More than a year after passing in the Assembly, the bill is currently stalled in the Senate.

A group of lawmakers want to require all students in the state to learn cursive before the fifth grade.

District 14 Senator Joan Ballweg been an early supporter. “As a former elementary teacher, I think cursive writing is something that gives great value to students,” she said.

She says with the rise of technology, it’s now more important than ever. “There’s something special about getting that card or letter that is handwritten. We want to make sure people have the skill to make things legible,” she said.

In Madison, students are taught cursive in grades two and three. While many schools have done away with the cursive curriculum, MMSD officials say there’s still value in teaching the skill.

“There is some research suggesting cursive writing can promote positive learning and brain development,” said Tim LeMonds.

LeMonds says there are mixed feelings on the issue among MMSD parents. “However, it’s the district’s belief that it’s all about balance,” he said. “We feel there will always be a place for students to sign their John Hancock.”

While teaching cursive has its benefits, LeMonds says the decision should be left up to local educators.

“The thing that I would question is the need to mandate it. We feel curriculum decisions are generally best made at the local level. They have the knowledge and better understanding of local needs,” said LeMonds.
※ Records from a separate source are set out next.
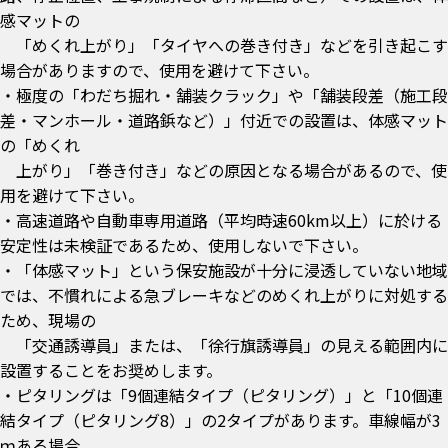
感マットの
「めくれ上がり」「タイヤへの巻き付き」などを引き起こす
場合がありますので、使用を避けて下さい。
・極度の「わだち掘れ・舗装クラック」や「舗装段差（施工段
差・マンホール・道路鋲など）」付近での設置は、体感マット
の「めくれ
上がり」「巻き付き」などの原因となる場合があるので、使
用を避けて下さい。
・高速道路や自動車専用道路（平均時速60km以上）に於ける
安定性は未検証であるため、使用しないで下さい。
・「体感マット」という保安施設が十分に浸透していない地域
では、不慣れによる急ブレーキなどのめくれ上がりに対処する
ため、現場の
「交通誘導員」または、「徐行旗誘導員」の見える範囲内に
設置することをお奨めします。
・ピタリングは「9個連結タイプ（ピタリング）」と「10個連
結タイプ（ピタリング8）」の2タイプがあります。車線幅が3
ｍある場合、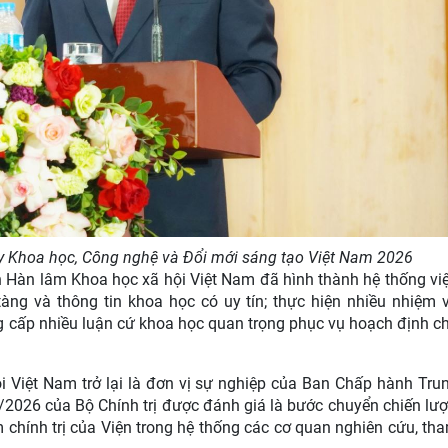
ày Khoa học, Công nghệ và Đổi mới sáng tạo Việt Nam 2026
ện Hàn lâm Khoa học xã hội Việt Nam đã hình thành hệ thống vi
 tàng và thông tin khoa học có uy tín; thực hiện nhiều nhiệm 
cung cấp nhiều luận cứ khoa học quan trọng phục vụ hoạch định c
i Việt Nam trở lại là đơn vị sự nghiệp của Ban Chấp hành Tru
026 của Bộ Chính trị được đánh giá là bước chuyển chiến lượ
m chính trị của Viện trong hệ thống các cơ quan nghiên cứu, th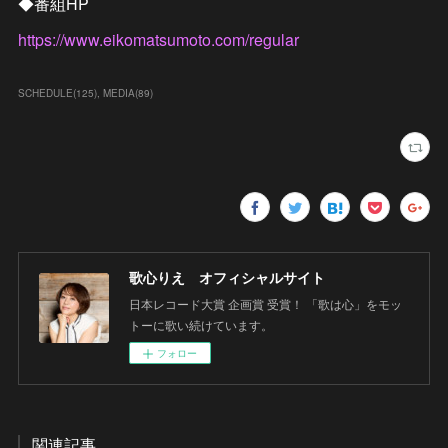
◆番組HP
https://www.eikomatsumoto.com/regular
SCHEDULE
(
125
)
MEDIA
(
89
)
歌心りえ オフィシャルサイト
日本レコード大賞 企画賞 受賞！ 「歌は心」をモッ
トーに歌い続けています。
フォロー
関連記事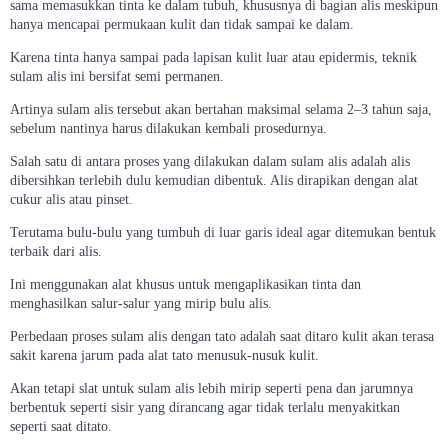
sama memasukkan tinta ke dalam tubuh, khususnya di bagian alis meskipun
hanya mencapai permukaan kulit dan tidak sampai ke dalam.
Karena tinta hanya sampai pada lapisan kulit luar atau epidermis, teknik
sulam alis ini bersifat semi permanen.
Artinya sulam alis tersebut akan bertahan maksimal selama 2–3 tahun saja,
sebelum nantinya harus dilakukan kembali prosedurnya.
Salah satu di antara proses yang dilakukan dalam sulam alis adalah alis
dibersihkan terlebih dulu kemudian dibentuk. Alis dirapikan dengan alat
cukur alis atau pinset.
Terutama bulu-bulu yang tumbuh di luar garis ideal agar ditemukan bentuk
terbaik dari alis.
Ini menggunakan alat khusus untuk mengaplikasikan tinta dan
menghasilkan salur-salur yang mirip bulu alis.
Perbedaan proses sulam alis dengan tato adalah saat ditaro kulit akan terasa
sakit karena jarum pada alat tato menusuk-nusuk kulit.
Akan tetapi slat untuk sulam alis lebih mirip seperti pena dan jarumnya
berbentuk seperti sisir yang dirancang agar tidak terlalu menyakitkan
seperti saat ditato.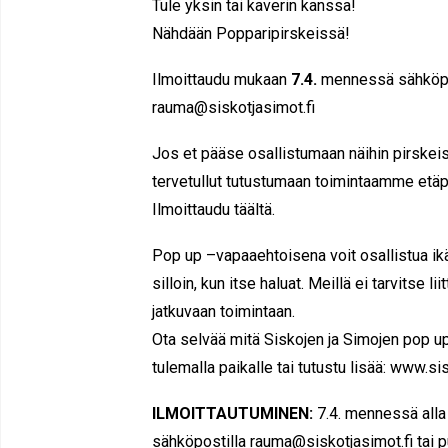
Tule yksin tai kaverin kanssa!
Nähdään Popparipirskeissä!
Ilmoittaudu mukaan
7.4.
mennessä sähköp
rauma@siskotjasimot.fi
Jos et pääse osallistumaan näihin pirskeis
tervetullut tutustumaan toimintaamme etäpi
Ilmoittaudu
täältä.
Pop up –vapaaehtoisena voit osallistua ik
silloin, kun itse haluat. Meillä ei tarvitse li
jatkuvaan toimintaan.
Ota selvää mitä Siskojen ja Simojen pop u
tulemalla paikalle tai tutustu lisää:
www.sis
ILMOITTAUTUMINEN:
7.4. mennessä alla 
sähköpostilla rauma@siskotjasimot.fi tai 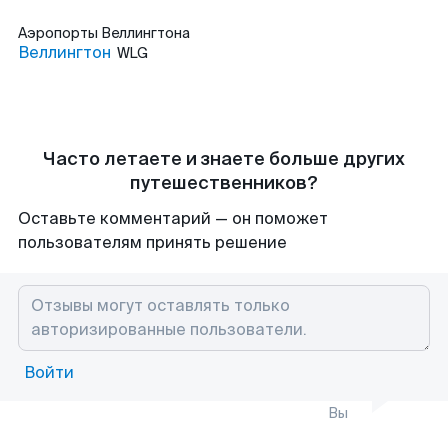
Аэропорты
Веллингтона
Веллингтон
WLG
Часто летаете и знаете больше других
путешественников?
Оставьте комментарий — он поможет
пользователям принять решение
Войти
Вы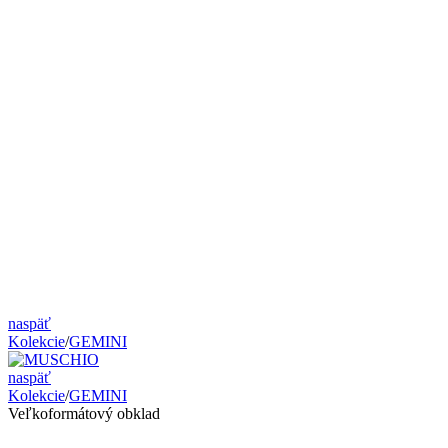
naspäť
Kolekcie
/
GEMINI
naspäť
Kolekcie
/
GEMINI
Veľkoformátový obklad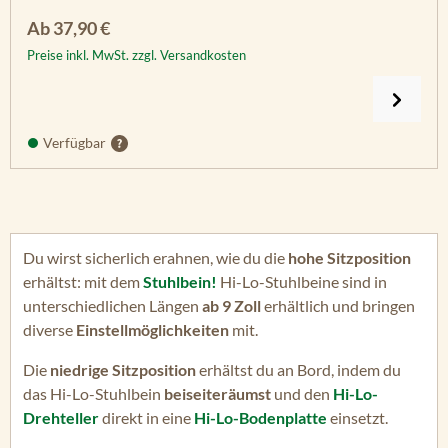
Regulärer Preis:
Ab
37,90 €
Preise inkl. MwSt. zzgl. Versandkosten
Verfügbar
Du wirst sicherlich erahnen, wie du die
hohe Sitzposition
erhältst: mit dem
Stuhlbein!
Hi-Lo-Stuhlbeine sind in
unterschiedlichen Längen
ab 9 Zoll
erhältlich und bringen
diverse
Einstellmöglichkeiten
mit.
Die
niedrige Sitzposition
erhältst du an Bord, indem du
das Hi-Lo-Stuhlbein
beiseiteräumst
und den
Hi-Lo-
Drehteller
direkt in eine
Hi-Lo-Bodenplatte
einsetzt.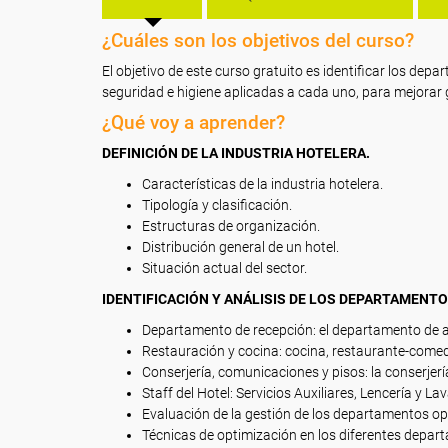
¿Cuáles son los objetivos del curso?
El objetivo de este curso gratuito es identificar los de
seguridad e higiene aplicadas a cada uno, para mejorar 
¿Qué voy a aprender?
DEFINICIÓN DE LA INDUSTRIA HOTELERA.
Características de la industria hotelera.
Tipología y clasificación.
Estructuras de organización.
Distribución general de un hotel.
Situación actual del sector.
IDENTIFICACIÓN Y ANÁLISIS DE LOS DEPARTAMENT
Departamento de recepción: el departamento de a
Restauración y cocina: cocina, restaurante-comedor,
Conserjería, comunicaciones y pisos: la conserjería
Staff del Hotel: Servicios Auxiliares, Lencería y 
Evaluación de la gestión de los departamentos ope
Técnicas de optimización en los diferentes depar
In the Middleton-Cross Plains Area School District, students are not taught cursive.

“In large part, a driver was the increased demand for keyboarding skills, including the fact that students do much of their writing and take state and national assessments on computers; another was that the use of and requirement for cursive was decreasing which was making maintenance of the skill harder,” said Sherri Cyra, MCPASD Deputy Superintendent of Educational Services.

A spokesperson with the Wisconsin Department of Public Instruction said DPI doesn’t require it, but cursive is part of its K-6 recommendations for writing instruction.

The bill still needs to go through a Senate Committee before heading to the floor.